Notwithstanding the pandemic and the criticism about its mishandling, the migrant crisis and the economic losses due to the lockdown, the BJP quickly covered lost ground to post a resounding victory in the local self-government bodies’ elections in February this year. The Congress was largely clueless after Sonia Gandhi’s political adviser Ahmed Patel, a Rajya Sabha MP and the man seen as the party’s trouble-shooter and strategist, died of Covid 19 some four months before the elections.
The BJP, on the other hand, conducted a few experiments with the electorate using the local elections as a dry run. It appointed C R Paatil, a Surat-based MP with roots in Maharashtra, as the state unit chief who announced a target of winning all 182 seats in 2022. The BJP parliamentary board then decided not to give any tickets to candidates who had done three terms, and who were over age 60, in the local body polls, and not to appoint more members from a family in posts in the party organisation. The formula worked, and the party, braver with its victory, went ahead and replaced the entire Vijay Rupani government last month, bringing in a dark horse Bhupendra Patel as Chief Minister and a team of fresh faces. Although the move came as a shock to some sections of the BJP, sources said the party had been working on it for three months before the announcement. Rebellion had preceded the move, with some ministers unwilling to let go of their positions and their supporters holding protests, but all that was contained.
In contrast, in Punjab which goes to polls soon, the tensions continue after the Congress replaced Amarinder Singh as CM. The situation in Congress-ruled Chhattisgarh, too, continues to be fluid.
In 1985, the Congress won 149 of the 182 seats under the leadership of the late CM Madhavsinh Solanki. The BJP has targeted breaking this record in 2022, and begun working on an electorate that is young and has never seen a Congress government in Gujarat.
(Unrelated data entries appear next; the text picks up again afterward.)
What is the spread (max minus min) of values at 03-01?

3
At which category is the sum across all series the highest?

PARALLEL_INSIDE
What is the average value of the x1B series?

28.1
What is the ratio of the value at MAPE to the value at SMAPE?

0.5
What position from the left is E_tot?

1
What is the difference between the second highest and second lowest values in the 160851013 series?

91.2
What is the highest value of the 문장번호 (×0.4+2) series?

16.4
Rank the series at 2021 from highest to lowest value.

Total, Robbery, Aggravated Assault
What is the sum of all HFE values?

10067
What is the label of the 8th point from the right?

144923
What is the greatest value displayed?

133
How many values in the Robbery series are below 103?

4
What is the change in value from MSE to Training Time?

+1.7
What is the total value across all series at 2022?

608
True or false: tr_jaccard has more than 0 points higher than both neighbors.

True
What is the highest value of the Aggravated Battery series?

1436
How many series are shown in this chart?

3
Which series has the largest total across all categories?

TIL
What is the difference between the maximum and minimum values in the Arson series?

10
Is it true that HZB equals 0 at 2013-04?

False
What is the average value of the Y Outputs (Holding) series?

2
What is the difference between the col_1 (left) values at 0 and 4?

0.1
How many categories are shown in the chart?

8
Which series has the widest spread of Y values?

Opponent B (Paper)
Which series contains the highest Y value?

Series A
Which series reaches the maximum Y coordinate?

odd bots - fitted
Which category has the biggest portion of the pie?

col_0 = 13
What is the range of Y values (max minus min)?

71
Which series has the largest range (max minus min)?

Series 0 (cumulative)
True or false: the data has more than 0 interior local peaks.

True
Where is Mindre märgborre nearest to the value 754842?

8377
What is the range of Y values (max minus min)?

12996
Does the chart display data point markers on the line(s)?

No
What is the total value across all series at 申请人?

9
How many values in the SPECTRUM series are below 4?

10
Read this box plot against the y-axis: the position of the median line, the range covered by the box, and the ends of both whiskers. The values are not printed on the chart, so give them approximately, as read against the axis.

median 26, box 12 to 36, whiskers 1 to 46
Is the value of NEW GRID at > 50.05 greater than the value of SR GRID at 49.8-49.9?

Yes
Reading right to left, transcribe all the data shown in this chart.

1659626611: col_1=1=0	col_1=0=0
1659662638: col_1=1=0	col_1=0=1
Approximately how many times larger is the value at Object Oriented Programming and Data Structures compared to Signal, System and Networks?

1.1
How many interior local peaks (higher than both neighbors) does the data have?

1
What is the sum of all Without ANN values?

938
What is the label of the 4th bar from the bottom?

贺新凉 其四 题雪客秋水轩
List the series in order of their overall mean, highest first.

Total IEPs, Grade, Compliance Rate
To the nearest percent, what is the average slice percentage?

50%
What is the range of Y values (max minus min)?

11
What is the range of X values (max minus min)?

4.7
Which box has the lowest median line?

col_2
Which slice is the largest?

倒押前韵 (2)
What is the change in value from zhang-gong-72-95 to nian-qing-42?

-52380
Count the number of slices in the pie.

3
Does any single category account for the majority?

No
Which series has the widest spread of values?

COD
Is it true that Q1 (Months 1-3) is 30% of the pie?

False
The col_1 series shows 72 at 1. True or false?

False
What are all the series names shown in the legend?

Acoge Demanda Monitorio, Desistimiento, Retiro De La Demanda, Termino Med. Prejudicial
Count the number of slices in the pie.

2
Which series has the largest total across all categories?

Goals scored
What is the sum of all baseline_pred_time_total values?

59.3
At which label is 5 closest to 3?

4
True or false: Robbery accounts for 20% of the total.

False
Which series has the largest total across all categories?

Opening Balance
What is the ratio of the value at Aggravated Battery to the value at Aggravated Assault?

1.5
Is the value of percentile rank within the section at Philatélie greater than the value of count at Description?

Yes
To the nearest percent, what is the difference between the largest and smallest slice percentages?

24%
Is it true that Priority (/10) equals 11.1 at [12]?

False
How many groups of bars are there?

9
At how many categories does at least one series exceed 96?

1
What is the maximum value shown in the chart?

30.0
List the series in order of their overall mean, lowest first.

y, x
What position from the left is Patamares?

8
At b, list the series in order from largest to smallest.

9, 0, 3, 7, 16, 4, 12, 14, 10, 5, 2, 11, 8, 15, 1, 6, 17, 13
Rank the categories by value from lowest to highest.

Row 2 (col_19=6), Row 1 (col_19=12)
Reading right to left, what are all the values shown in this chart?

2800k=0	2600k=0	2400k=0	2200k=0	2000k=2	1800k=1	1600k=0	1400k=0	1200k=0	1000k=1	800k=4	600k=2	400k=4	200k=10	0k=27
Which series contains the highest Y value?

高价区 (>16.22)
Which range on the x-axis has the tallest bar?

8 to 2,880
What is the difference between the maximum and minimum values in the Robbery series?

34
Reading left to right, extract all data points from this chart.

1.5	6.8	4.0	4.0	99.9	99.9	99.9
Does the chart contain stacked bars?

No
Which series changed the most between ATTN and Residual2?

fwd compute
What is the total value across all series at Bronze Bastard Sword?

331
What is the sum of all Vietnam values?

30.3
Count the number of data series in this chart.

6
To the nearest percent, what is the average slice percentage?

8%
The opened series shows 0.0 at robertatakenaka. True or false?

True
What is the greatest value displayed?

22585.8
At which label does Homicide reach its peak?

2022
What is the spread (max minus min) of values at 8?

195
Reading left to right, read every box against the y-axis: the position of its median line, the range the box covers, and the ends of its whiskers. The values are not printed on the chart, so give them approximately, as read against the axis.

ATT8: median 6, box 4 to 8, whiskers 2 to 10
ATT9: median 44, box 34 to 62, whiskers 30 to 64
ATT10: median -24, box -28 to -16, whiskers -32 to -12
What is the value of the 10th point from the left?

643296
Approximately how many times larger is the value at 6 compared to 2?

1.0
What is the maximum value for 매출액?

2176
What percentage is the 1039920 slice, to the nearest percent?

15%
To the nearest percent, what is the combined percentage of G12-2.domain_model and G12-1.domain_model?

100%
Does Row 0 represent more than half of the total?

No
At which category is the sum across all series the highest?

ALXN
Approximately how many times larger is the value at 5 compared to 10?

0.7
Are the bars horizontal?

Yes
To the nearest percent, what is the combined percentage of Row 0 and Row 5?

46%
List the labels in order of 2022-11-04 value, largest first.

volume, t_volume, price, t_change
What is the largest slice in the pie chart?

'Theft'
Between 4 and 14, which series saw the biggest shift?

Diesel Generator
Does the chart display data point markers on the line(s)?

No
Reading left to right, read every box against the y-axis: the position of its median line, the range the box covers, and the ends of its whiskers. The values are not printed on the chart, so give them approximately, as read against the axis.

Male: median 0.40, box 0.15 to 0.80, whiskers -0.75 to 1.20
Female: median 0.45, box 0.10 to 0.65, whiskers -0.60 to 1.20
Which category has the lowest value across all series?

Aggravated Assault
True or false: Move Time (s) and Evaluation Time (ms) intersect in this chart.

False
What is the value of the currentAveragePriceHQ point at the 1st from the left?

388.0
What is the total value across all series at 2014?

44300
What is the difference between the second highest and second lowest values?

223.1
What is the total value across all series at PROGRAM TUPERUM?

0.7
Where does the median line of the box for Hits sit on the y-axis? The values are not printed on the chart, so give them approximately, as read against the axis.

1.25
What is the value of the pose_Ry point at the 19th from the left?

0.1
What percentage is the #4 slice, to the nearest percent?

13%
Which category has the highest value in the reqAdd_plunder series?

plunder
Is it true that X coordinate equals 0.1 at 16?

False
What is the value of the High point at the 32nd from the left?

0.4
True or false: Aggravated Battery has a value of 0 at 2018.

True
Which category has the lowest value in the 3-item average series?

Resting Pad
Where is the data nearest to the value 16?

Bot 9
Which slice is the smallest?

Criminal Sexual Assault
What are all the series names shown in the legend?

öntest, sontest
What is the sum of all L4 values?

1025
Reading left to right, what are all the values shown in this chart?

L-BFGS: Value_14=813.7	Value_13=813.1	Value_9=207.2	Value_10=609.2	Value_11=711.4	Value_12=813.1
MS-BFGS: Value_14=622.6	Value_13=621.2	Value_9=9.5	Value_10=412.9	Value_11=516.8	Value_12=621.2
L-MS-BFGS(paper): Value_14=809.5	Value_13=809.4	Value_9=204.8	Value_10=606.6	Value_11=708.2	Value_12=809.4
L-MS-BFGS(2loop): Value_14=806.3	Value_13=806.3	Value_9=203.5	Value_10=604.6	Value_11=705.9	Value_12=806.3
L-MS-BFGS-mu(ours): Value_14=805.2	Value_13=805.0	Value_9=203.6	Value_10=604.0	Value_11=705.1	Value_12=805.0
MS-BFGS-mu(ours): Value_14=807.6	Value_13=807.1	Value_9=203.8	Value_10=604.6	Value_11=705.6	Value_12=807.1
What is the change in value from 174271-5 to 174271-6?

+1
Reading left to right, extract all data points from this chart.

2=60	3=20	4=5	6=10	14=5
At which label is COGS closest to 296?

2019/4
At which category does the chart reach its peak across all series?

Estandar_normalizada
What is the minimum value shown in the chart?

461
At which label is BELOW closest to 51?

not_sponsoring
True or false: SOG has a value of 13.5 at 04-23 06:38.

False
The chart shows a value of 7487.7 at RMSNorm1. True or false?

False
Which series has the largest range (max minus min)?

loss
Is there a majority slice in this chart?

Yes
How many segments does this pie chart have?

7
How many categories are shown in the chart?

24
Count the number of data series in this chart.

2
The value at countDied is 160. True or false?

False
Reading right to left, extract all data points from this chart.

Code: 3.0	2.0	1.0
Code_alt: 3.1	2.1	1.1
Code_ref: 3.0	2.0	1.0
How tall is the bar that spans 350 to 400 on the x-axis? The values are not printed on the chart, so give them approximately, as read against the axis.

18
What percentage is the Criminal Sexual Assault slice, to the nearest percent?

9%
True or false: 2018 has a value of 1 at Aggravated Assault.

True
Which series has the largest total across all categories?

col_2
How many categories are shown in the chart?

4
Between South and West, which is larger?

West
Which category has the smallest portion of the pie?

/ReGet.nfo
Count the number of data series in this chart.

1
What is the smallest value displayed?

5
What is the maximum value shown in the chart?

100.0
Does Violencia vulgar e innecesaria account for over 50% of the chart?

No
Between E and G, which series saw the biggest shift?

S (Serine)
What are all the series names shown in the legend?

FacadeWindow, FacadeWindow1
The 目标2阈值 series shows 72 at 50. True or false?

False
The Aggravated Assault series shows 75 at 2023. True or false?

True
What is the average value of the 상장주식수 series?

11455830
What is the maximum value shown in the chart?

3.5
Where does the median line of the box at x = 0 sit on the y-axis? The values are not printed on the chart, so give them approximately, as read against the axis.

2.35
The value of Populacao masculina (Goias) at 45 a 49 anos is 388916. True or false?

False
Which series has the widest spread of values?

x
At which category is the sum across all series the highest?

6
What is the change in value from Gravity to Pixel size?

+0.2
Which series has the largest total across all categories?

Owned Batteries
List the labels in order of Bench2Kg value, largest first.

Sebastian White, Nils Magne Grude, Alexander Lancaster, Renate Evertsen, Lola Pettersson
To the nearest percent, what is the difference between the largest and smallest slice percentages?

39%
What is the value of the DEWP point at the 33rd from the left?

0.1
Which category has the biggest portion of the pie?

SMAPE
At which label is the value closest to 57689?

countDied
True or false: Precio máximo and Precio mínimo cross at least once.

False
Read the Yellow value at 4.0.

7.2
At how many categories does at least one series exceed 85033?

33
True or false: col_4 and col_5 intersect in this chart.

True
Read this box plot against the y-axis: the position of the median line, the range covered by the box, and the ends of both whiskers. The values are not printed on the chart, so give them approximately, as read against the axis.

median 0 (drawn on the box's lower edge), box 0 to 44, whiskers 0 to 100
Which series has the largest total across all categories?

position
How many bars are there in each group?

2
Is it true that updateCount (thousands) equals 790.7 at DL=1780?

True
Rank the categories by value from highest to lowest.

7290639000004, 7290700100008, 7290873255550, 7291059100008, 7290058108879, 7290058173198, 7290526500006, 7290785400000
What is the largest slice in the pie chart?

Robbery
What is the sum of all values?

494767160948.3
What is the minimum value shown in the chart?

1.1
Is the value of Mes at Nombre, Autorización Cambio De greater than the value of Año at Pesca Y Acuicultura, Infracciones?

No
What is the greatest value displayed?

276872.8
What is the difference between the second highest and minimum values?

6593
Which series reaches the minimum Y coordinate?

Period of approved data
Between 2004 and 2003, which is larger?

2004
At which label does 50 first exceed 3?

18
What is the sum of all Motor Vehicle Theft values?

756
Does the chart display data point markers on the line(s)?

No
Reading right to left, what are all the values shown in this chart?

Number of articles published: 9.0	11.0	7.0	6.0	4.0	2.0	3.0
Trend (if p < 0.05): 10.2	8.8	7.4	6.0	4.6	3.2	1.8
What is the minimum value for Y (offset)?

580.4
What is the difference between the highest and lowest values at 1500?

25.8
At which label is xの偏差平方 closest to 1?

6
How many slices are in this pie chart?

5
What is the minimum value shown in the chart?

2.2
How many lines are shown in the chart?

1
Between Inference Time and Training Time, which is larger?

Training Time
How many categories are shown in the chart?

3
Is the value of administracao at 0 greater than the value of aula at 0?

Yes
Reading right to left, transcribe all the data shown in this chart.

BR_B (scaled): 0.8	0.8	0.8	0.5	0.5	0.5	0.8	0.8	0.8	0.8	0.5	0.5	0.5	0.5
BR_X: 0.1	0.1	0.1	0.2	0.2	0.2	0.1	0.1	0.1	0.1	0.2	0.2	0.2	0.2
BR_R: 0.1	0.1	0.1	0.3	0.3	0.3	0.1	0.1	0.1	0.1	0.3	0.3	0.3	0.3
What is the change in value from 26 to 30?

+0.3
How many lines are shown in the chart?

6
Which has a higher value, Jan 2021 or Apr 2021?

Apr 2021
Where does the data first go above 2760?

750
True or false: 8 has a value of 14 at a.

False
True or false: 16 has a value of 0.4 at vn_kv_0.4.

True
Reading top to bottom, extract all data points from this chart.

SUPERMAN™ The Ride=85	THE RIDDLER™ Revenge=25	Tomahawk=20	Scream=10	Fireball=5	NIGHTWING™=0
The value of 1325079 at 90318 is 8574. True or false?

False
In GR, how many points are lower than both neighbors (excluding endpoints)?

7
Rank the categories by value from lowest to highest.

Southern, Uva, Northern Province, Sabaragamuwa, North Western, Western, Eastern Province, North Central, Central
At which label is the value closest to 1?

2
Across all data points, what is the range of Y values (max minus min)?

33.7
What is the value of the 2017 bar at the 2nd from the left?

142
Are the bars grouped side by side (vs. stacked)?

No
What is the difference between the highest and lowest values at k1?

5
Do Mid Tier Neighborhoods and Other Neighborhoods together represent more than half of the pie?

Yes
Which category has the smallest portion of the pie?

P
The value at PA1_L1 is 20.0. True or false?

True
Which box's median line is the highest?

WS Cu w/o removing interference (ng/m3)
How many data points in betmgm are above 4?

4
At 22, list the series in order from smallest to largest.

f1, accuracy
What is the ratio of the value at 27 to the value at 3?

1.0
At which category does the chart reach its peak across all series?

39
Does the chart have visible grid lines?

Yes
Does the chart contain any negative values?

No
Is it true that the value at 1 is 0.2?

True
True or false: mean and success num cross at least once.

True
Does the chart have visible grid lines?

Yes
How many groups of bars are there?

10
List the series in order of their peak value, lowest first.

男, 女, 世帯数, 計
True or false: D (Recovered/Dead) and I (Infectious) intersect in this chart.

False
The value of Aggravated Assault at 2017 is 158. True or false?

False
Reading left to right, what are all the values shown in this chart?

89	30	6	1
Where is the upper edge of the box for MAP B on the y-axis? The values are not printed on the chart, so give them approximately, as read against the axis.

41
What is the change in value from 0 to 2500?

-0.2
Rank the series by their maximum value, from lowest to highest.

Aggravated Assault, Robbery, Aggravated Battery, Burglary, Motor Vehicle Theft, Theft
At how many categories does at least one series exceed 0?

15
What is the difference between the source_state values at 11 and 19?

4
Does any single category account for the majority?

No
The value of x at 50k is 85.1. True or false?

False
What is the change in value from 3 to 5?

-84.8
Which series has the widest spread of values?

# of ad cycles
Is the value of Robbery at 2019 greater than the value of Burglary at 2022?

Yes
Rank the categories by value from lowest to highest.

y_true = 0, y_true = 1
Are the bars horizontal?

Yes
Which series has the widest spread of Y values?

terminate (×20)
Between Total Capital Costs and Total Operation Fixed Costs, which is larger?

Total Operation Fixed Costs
Solanki was known to have used the grouping of the KHAM (Kshatriya-Harijan-Adivasi-Muslim) to win elections, isolating the upper castes like the Patels (Patidars). The BJP became a welcome option for the Patidars, and Gujarat became a successful laboratory for its Hindutva politics. The Congress, which largely relied on its traditional vote banks, lost ground as it had nothing new to offer. Modi’s taking charge as Chief Minister in 2001 only made the BJP stronger as it was seen as a party willing to take risks and experiment, mirroring the enterprising nature of its electorate.
Congress leaders say the party’s biggest dilemma today is “Who is the Congress party for? Is it for Dalits, for Muslims, for the youth? For tribals?” And they have no answers as all these core constituencies have got fragmented. The induction of Hardik into the Congress may, in a way, be compared to when Vaghela merged his new party with the Congress in 1999; he was the first with roots in the RSS to be appointed GPCC chief. While the party did badly in the Assembly elections, under his leadership, Congress did well in the Lok Sabha elections of 2004 and 2009, when the UPA was in power at the Centre. But in 2014 and 2019, the party did not win a single seat in Lok Sabha from Gujarat.
But Vaghela remained unacceptable to the local leadership in Gujarat, as has Hardik. Rahul’s bringing in Mevani and Kanhaiya Kumar may be a sound move, but the local party unit has to back it to succeed. The voting pattern in the local elections, where AAP and Asaduddin Owaisi’s AIMIM won seats in Patidar- and Muslim-dominated constituencies, also indicates space being made for a third force, by nudging out the Congress.